How important are music and other art forms in our schools?
It really saddens me when I hear of music and art funding being compromised or even eliminated in some cases. It has been proven that music education improves students test scores. Musicians’ brains work differently and harder than non-musicians. Music lessons can increase IQ. I, for one, really understood music theory and that dramatically helped me in math and vice-versa. Learning music supports all learning and makes one tap into multiple skill sets simultaneously including ear, hand and body muscle, and eye coordination.
What’s next for you?
As far as what is next in my career, I will continue to record and play with various artists and continue to play at Broadmoor Baptist. I own Windy Ridge Music which houses my studio where I record, teach, and write for my publishing company Chazmosis Music.
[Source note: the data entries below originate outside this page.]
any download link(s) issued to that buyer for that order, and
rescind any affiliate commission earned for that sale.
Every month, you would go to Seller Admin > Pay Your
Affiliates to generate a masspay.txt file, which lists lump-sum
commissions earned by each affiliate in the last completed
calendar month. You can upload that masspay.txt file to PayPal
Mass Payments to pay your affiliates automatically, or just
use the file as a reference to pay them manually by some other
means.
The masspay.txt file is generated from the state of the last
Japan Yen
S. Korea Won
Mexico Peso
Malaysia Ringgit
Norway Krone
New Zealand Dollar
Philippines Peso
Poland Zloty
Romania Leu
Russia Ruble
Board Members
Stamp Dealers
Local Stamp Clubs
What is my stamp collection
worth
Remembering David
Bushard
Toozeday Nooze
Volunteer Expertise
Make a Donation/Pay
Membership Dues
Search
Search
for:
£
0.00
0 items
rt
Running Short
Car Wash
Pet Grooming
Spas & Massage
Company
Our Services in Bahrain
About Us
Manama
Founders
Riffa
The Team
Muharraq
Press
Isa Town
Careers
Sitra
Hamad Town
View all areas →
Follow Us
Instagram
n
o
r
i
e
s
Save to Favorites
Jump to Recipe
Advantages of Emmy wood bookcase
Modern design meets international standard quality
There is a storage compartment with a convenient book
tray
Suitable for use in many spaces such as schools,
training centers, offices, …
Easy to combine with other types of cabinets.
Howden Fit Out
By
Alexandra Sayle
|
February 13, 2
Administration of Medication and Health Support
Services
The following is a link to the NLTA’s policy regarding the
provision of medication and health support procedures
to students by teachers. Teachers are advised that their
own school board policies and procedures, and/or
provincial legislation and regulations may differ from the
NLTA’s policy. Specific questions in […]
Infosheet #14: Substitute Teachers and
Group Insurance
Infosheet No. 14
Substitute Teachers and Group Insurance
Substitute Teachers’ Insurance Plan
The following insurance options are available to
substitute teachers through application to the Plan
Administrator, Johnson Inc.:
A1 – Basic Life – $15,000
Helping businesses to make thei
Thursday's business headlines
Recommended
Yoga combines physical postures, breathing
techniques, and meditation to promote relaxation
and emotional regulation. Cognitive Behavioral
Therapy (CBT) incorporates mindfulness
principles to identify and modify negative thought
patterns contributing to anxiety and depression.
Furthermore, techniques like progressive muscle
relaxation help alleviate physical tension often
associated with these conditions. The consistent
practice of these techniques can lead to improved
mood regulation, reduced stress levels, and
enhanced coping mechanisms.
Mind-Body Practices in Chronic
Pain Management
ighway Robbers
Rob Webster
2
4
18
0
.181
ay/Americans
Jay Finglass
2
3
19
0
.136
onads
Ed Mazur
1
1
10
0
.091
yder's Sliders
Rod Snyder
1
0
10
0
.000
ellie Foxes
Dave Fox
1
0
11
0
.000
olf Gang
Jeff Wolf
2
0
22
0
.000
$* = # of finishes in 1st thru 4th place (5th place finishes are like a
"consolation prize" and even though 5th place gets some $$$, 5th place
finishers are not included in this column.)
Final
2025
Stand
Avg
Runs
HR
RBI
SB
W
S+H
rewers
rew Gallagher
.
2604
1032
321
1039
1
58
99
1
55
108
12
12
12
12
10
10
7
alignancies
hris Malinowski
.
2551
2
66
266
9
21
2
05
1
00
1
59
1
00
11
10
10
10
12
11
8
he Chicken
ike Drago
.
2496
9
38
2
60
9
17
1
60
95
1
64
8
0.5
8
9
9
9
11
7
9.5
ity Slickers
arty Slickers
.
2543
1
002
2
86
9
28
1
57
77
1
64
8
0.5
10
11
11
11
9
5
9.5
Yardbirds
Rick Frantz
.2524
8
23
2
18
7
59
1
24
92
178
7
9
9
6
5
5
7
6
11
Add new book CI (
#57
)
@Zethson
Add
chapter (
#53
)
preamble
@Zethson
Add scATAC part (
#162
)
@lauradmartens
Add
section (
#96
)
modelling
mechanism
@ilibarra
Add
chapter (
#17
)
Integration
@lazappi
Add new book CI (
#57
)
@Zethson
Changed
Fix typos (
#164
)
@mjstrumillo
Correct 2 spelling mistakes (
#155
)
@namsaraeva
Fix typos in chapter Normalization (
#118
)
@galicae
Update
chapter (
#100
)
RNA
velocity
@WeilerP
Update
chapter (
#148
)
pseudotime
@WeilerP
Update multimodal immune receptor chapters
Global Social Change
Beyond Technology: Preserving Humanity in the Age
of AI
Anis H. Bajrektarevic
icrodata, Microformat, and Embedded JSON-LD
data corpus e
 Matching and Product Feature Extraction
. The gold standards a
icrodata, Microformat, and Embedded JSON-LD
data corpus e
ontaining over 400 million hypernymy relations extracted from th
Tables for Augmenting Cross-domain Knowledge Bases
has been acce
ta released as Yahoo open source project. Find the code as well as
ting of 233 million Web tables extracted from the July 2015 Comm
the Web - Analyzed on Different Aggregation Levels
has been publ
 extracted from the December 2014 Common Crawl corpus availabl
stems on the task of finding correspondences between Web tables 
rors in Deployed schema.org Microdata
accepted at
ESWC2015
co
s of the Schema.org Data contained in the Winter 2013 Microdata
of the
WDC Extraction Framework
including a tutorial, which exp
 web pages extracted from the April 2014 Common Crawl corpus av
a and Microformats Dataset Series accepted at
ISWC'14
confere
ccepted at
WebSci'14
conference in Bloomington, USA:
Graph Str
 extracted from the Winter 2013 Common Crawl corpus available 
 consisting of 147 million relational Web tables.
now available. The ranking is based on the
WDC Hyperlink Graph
Windy Ridge Studio has been home base to Ted Gainey’s Hill Country Records where we have worked on several projects for his label that have been released from 2012-2014.
“The Mississippi Arts and Entertainment Center will be a welcome addition to help everyone realize what an impact Mississippi Artists have had on music and art in general and help get the secret out that we as a state can really boast; like our new tags say: ‘The Birthplace of America’s Music’.”